**To do:**
Below are the records; reproduce all of them exactly but without any images.

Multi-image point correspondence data

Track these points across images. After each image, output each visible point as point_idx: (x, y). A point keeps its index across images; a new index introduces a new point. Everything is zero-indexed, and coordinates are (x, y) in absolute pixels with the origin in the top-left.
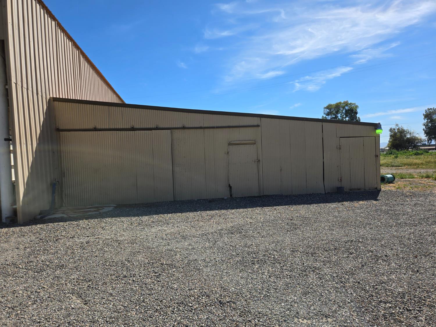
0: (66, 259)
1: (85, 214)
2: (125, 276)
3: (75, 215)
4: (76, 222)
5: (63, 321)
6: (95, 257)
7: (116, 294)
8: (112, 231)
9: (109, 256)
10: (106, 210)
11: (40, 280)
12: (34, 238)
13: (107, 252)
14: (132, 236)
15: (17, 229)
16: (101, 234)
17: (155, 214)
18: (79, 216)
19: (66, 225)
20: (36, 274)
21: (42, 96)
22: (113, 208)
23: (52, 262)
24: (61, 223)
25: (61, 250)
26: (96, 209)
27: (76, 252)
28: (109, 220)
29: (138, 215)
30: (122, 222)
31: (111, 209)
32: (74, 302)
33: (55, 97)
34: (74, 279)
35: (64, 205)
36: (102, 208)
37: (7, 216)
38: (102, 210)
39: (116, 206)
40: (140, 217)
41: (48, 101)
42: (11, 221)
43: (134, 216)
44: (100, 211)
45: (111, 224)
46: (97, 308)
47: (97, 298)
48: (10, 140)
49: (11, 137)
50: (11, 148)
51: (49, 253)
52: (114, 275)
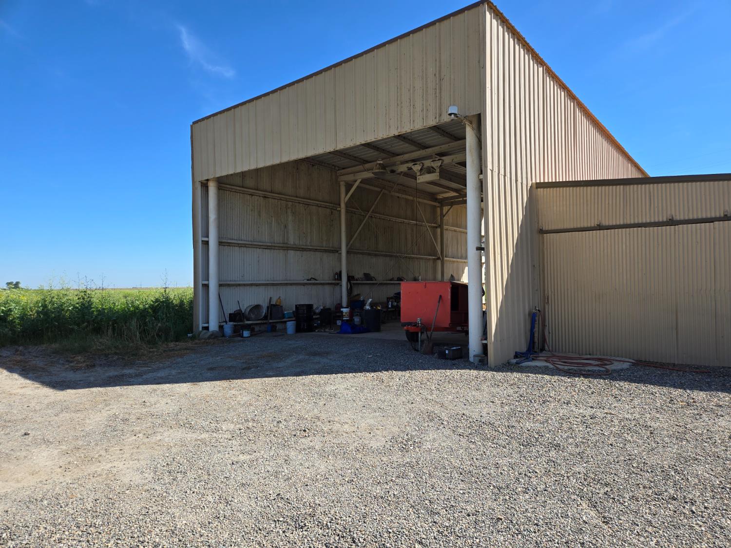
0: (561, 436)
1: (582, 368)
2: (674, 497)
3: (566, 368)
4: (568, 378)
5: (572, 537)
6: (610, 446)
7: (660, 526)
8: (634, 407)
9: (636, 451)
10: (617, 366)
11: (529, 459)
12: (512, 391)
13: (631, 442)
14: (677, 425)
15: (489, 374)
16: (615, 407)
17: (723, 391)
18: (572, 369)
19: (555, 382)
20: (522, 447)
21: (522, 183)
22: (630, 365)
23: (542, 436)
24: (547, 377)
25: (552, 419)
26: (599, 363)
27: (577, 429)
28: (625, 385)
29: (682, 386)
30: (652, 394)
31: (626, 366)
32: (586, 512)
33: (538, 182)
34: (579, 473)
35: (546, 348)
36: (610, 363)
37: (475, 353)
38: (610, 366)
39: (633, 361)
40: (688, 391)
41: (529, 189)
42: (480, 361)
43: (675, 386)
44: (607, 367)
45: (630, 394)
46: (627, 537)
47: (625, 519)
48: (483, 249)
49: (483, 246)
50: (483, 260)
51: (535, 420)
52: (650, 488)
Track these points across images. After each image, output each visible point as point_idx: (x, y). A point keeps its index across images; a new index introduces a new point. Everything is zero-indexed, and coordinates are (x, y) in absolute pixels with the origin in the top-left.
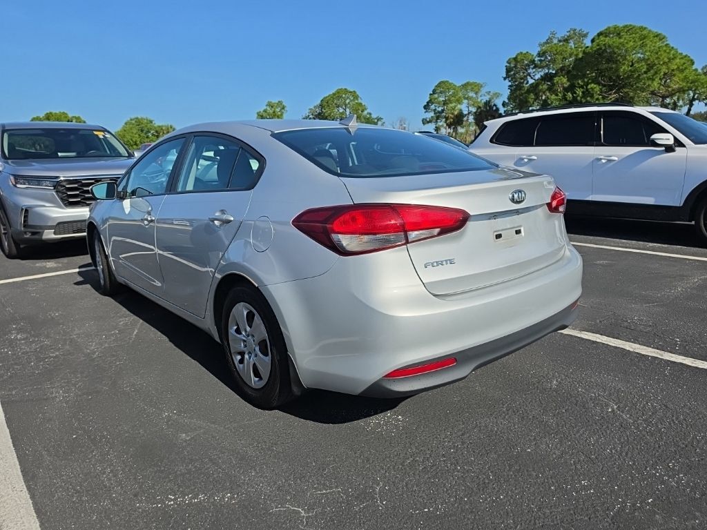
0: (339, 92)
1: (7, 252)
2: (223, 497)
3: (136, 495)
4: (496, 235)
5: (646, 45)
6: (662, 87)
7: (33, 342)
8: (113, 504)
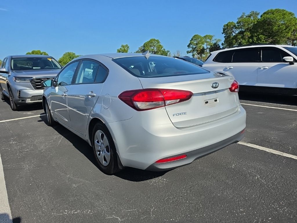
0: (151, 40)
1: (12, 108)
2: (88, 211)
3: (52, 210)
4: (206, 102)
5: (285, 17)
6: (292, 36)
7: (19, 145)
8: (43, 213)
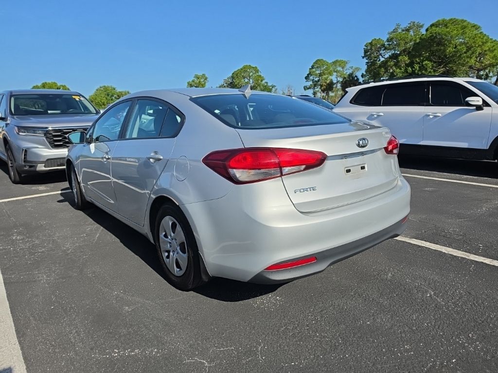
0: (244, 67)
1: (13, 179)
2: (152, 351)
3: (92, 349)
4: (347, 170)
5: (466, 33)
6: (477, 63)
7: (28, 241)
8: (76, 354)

**Result for this task:**
Track these points across images. After each image, output each visible point as point_idx: (x, y). A point keeps its index across images; a new index introduces a new point. Everything is zero-indexed, and coordinates are (x, y) in absolute pixels with the origin in the top-left.
0: (66, 259)
1: (85, 214)
2: (125, 276)
3: (75, 215)
4: (76, 222)
5: (63, 321)
6: (95, 257)
7: (116, 294)
8: (112, 231)
9: (109, 256)
10: (106, 210)
11: (40, 280)
12: (34, 238)
13: (107, 252)
14: (132, 236)
15: (17, 229)
16: (101, 234)
17: (155, 214)
18: (79, 216)
19: (66, 225)
20: (36, 274)
21: (42, 96)
22: (113, 208)
23: (52, 262)
24: (61, 223)
25: (61, 250)
26: (96, 209)
27: (76, 252)
28: (109, 220)
29: (138, 215)
30: (122, 222)
31: (111, 209)
32: (74, 302)
33: (55, 97)
34: (74, 279)
35: (64, 205)
36: (102, 208)
37: (7, 216)
38: (102, 210)
39: (116, 206)
40: (140, 217)
41: (48, 101)
42: (11, 221)
43: (134, 216)
44: (100, 211)
45: (111, 224)
46: (97, 308)
47: (97, 298)
48: (10, 140)
49: (11, 137)
50: (11, 148)
51: (49, 253)
52: (114, 275)
0: (561, 436)
1: (582, 368)
2: (674, 497)
3: (566, 368)
4: (568, 378)
5: (572, 537)
6: (610, 446)
7: (660, 526)
8: (634, 407)
9: (636, 451)
10: (617, 366)
11: (529, 459)
12: (512, 391)
13: (631, 442)
14: (677, 425)
15: (489, 374)
16: (615, 407)
17: (723, 391)
18: (572, 369)
19: (555, 382)
20: (522, 447)
21: (522, 183)
22: (630, 365)
23: (542, 436)
24: (547, 377)
25: (552, 419)
26: (599, 363)
27: (577, 429)
28: (625, 385)
29: (682, 386)
30: (652, 394)
31: (626, 366)
32: (586, 512)
33: (538, 182)
34: (579, 473)
35: (546, 348)
36: (610, 363)
37: (475, 353)
38: (610, 366)
39: (633, 361)
40: (688, 391)
41: (529, 189)
42: (480, 361)
43: (675, 386)
44: (607, 367)
45: (630, 394)
46: (627, 537)
47: (625, 519)
48: (483, 249)
49: (483, 246)
50: (483, 260)
51: (535, 420)
52: (650, 488)
Track these points across images. After each image, output each visible point as point_idx: (x, y). A point keeps its index across images; a new index introduces a new point. Everything is zero-indexed, and coordinates are (x, y) in absolute pixels with the origin in the top-left.
0: (339, 92)
1: (7, 252)
2: (223, 497)
3: (136, 495)
4: (496, 235)
5: (646, 45)
6: (662, 87)
7: (33, 342)
8: (113, 504)
0: (151, 40)
1: (12, 108)
2: (88, 211)
3: (52, 210)
4: (206, 102)
5: (285, 17)
6: (292, 36)
7: (19, 145)
8: (43, 213)
0: (244, 67)
1: (13, 179)
2: (152, 351)
3: (92, 349)
4: (347, 170)
5: (466, 33)
6: (477, 63)
7: (28, 241)
8: (76, 354)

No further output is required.